→ **THE TASK**
Exact copies of the lines from the start of the records through the line with "Figure 8: The" are what the answer must hold; pictures are not part of it.
+ + + +
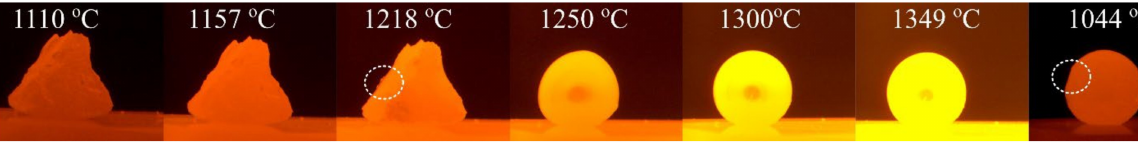
Figure 3. Photos of the Fe-26Si-9B particle on Si 3 N 4 substrate under 10 − 4 atm.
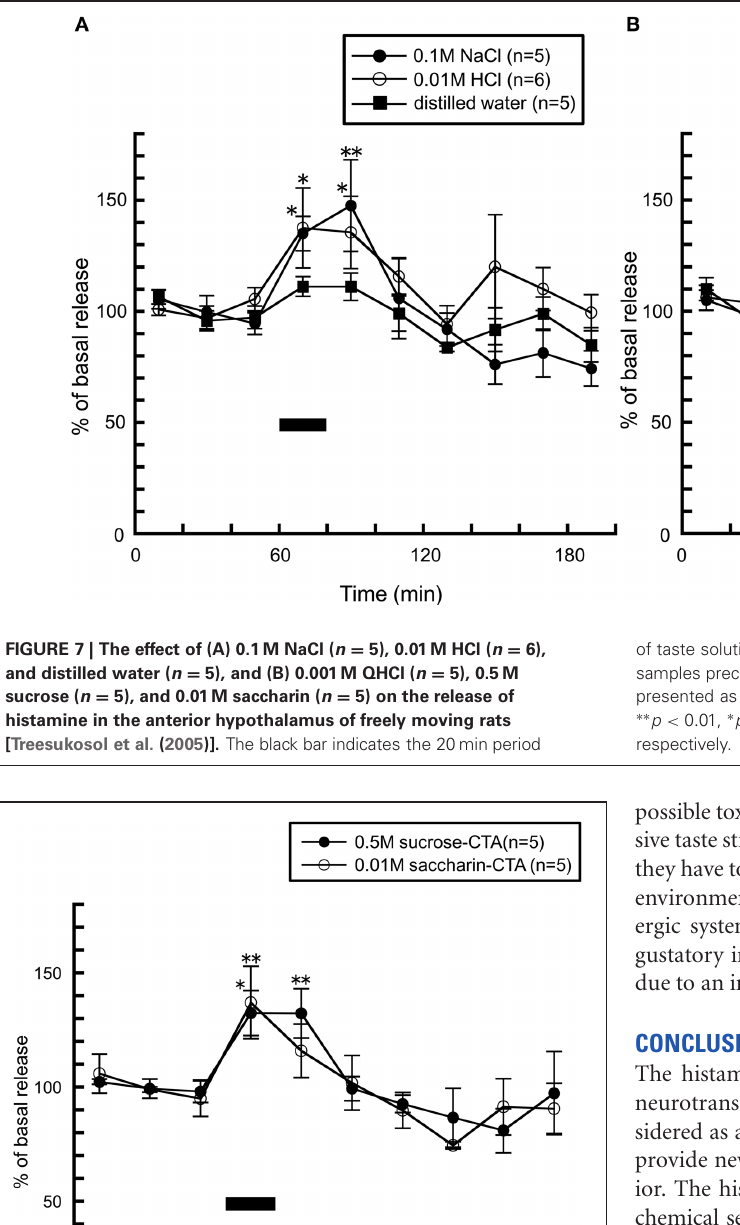
FIGURE 8 | The effects of 0.5M sucrose ( n = 5) and 0.01M saccharin ( n = 5) to conditioned (CTA) rats on the release of histamine in the anterior hypothalamus [Treesukosol et al. (2005)]. The black bar indicates the 20min period of taste solution infusion. The mean values of the three baseline samples preceding intraoral infusion were taken as 100%. Values are presented as percentages of the mean basal release ± SEM ∗∗ p < 0 . 01, ∗ p < 0 . 05 compared with the basal release of each group,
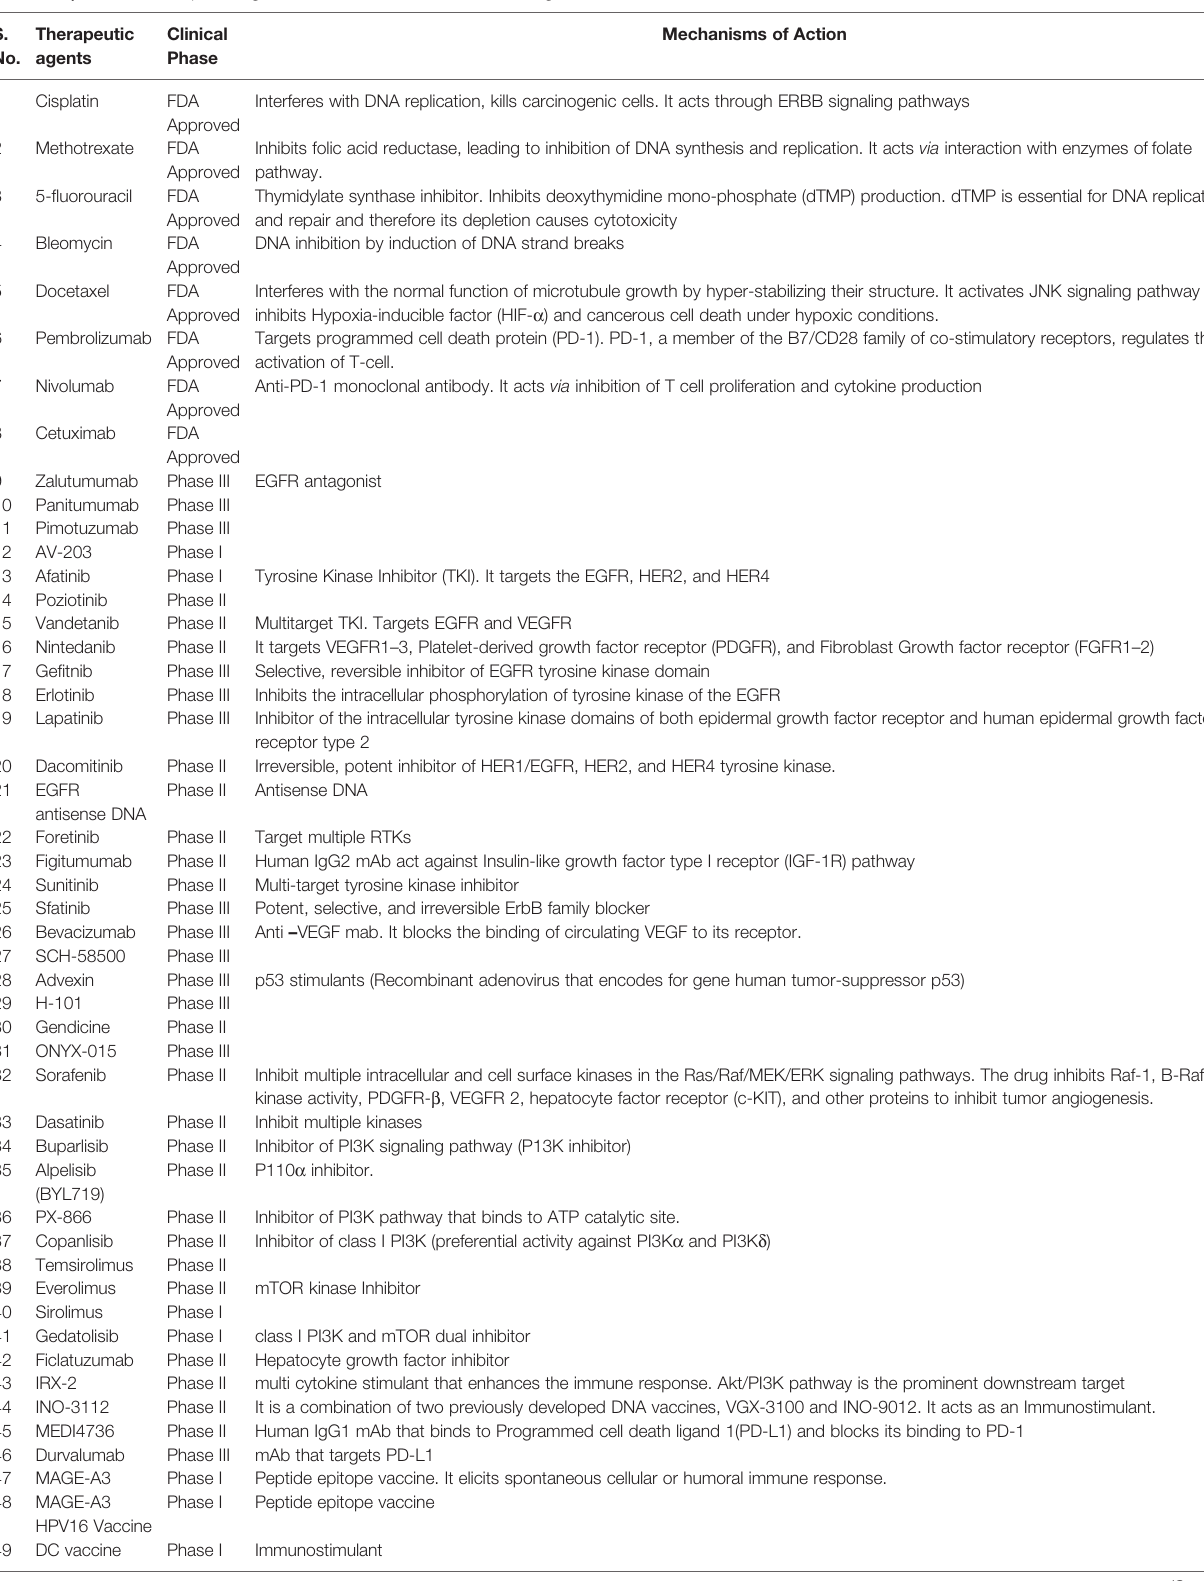
TABLE 6 | A List of Therapeutic agents and Their Mechanism of Action against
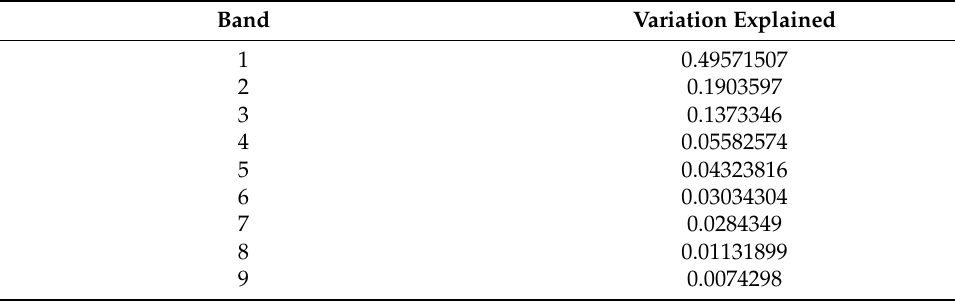
Table A7. TLS PCA band variation explained at 0.5 m grid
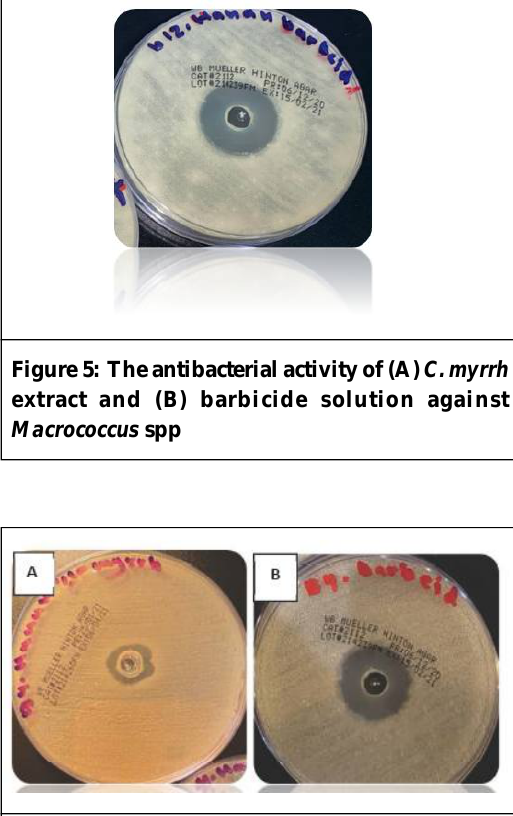
Figure 8: The antibacterial activity of(A) C. myrrh extract and (B) barbicide solution against Microbacterium spp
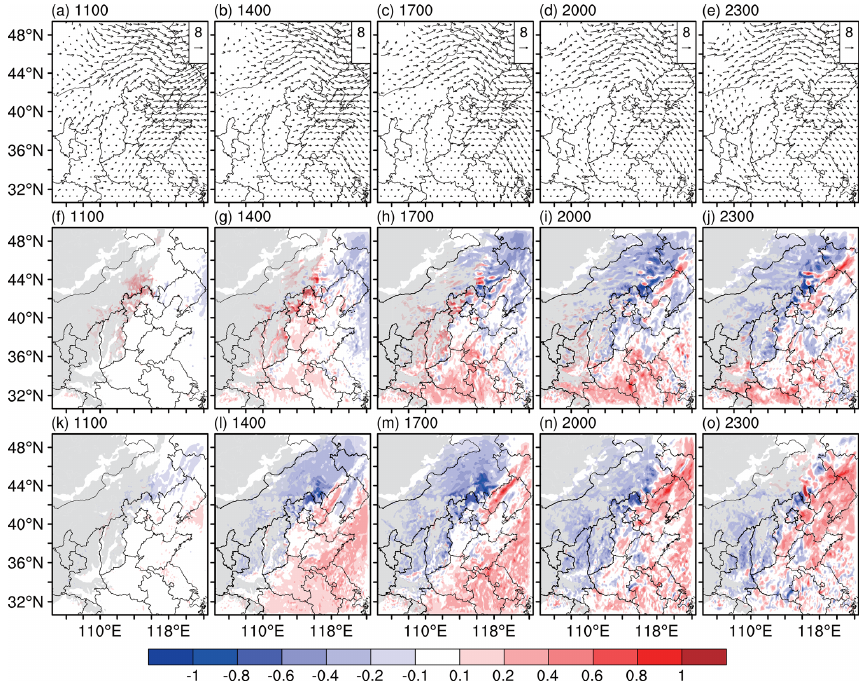
Figure 19. The wind at 850hPa (vector) at 11:00, 14:00, 17:00, 20:00 and 23:00LT in NoAero averaged during 6 to 10 December 2015. The difference of (f–j) U and (k–o) V wind speed between Aero and NoAero (Aero minus NoAero). The gray areas denote the areas of terrain height above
+ + + +
→ **OUTPUT OF THE TASK**
Figure 3. Photos of the Fe-26Si-9B particle on Si 3 N 4 substrate under 10 − 4 atm.
FIGURE 8 | The effects of 0.5M sucrose ( n = 5) and 0.01M saccharin ( n = 5) to conditioned (CTA) rats on the release of histamine in the anterior hypothalamus [Treesukosol et al. (2005)]. The black bar indicates the 20min period of taste solution infusion. The mean values of the three baseline samples preceding intraoral infusion were taken as 100%. Values are presented as percentages of the mean basal release ± SEM ∗∗ p < 0 . 01, ∗ p < 0 . 05 compared with the basal release of each group,
TABLE 6 | A List of Therapeutic agents and Their Mechanism of Action against
Table A7. TLS PCA band variation explained at 0.5 m grid
Figure 8: The antibacterial activity of(A) C. myrrh extract and (B) barbicide solution against Microbacterium spp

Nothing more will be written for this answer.